Was it a world you were familiar with or did you learn a lot about it when you took the film on?
No, I didn't know much at all. I mean I knew it was there.
You start learning pretty quickly when people start throwing punches at you though, don't you? 'What's this Muay Thai thing? I need to learn some more!'
Yeah, through the eyes of the film. I mean through the eyes of any film you get to enter a world and thereby learn about it and all its furniture and that was our introduction to MMA, was the crash course in becoming a fighter. Shy of actually getting knocked out.
I got knocked out by Shia LaBeouf, actually, yeah. In Wettest County, apparently, behind the scenes. No, he did, he knocked me out sparko. Out cold. He's a bad, bad boy. He's quite intimidating, as well. He's a scary dude. [laughter] He just attacked me. He was drinking moonshine. I was wearing a cardigan, and it went down. I woke up in P-nut's arms. [Tom Hardy's personal trainer].
So anyway, the long and the short of it is that no - MMA, we'd played it on the X-Box, when we were doing Black Hawk Down it was on the TV and we used to laugh about it because it was so fucking brutal, but never really trained, I've never been inside a dojo. You had a black belt in Shotokan, didn't you?
Yeah, I had a Shotokan background as a kid.
It didn't help you though, did it? Do you know what I mean? When you get in the ring with those UFC [Ultimate Fighting Champion] boys, it's a completely different thing.
What was the training process like and how long did that go on for?
Eight weeks from 7am to about 3 or 4 in the afternoon, every day. We would literally get to the gym at 7 in the morning and then just start with kicking and punching drills, stand-up fighting first, I would go off and do a bit of wrestling, ground and pound and all sorts of stuff until we'd all head off for a big steak together at the Western Steak House or something.
Or a bit of pulled pork.
The pulled pork jokes never get old. The t-shirt on the woman who first served us – we were cracking jokes and then she came over with the t-shirt: “Pulled pork jokes never get old”. [Laughter] It's true! Us bright guys, we could come up with a few.
We couldn't keep eating pulled pork, sadly, because there came a point where the pulled pork had to stop and we were only allowed chicken and broccoli.
Like clean chicken and broccoli. But then in the afternoons we would lift weights, so it was a full day of complete dedication to our bodies and our skill-set and that got us prepared for the beginning of filming. And the filming was a whole new challenge because then you've got to figure in a twelve hour shooting day. I mean a movie like this was good because it's like two cars racing against each other. Tommy would shoot and I'd go and train while he was shooting and then I'd be shooting and then Tommy could go and train.
And then we had to switch when you tore your ligament ...

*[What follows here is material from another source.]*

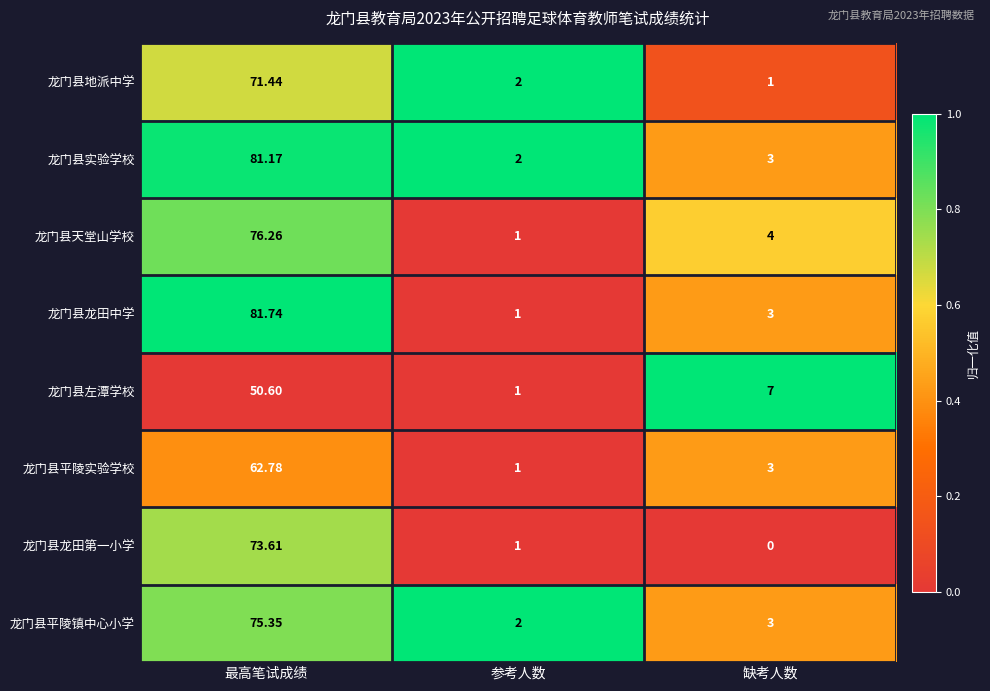

At 最高笔试成绩, list the series in order from largest to smallest.

龙门县龙田中学, 龙门县实验学校, 龙门县天堂山学校, 龙门县平陵镇中心小学, 龙门县龙田第一小学, 龙门县地派中学, 龙门县平陵实验学校, 龙门县左潭学校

Yeah, we had that stadium hired for six weeks straight of fighting and one week into that, a quarter of the way into the fighting I had to do, I smashed my knee and then it was all up to Tommy. It's like, ‘Over to you – I'm just going to do scenes from the waist up for a while.’ So we had to rehire the stadium about six weeks later and complete.
He was drinking moonshine. I was wearing a cardigan, and it went down...
Were you united in the fact that a Brit and an Aussie presumably have a lot more in common than perhaps the American guys that live in that world? Was there a common sense of humour that got you through some of the tougher experiences?
I was just thinking about the Brits that went over to America and the Brits that went down to Australia and I was thinking about the history of that, looking at American friends and thinking, Hmmm, aren't we all related somehow anyway?
Yeah, at some point one of your great-great uncles stole a sheep, got caught and became my family. [Laughs] You know, look – no, I don't really think about it in those terms at all. All I know is that Gavin saw something in Tommy for the character of Tommy and something in me for the character of Brendan that was right for this movie, regardless of where we were physically.
And actually I was halfway through filming when I found out that Gavin had his own battle in casting Tommy and I, because when this movie was made, neither of us really had the right to be there when you think about Hollywood being the stock market that it is, completely driven and fuelled by decisions based on money.
They wanted Jake Gyllenhaal and Hayden Christensen.
Really?
No! No-one wants them! But you know what I'm saying? I mean, really, they want them in the ring, to watch them really go down, but not on the film. Good God, no, you wouldn't do that.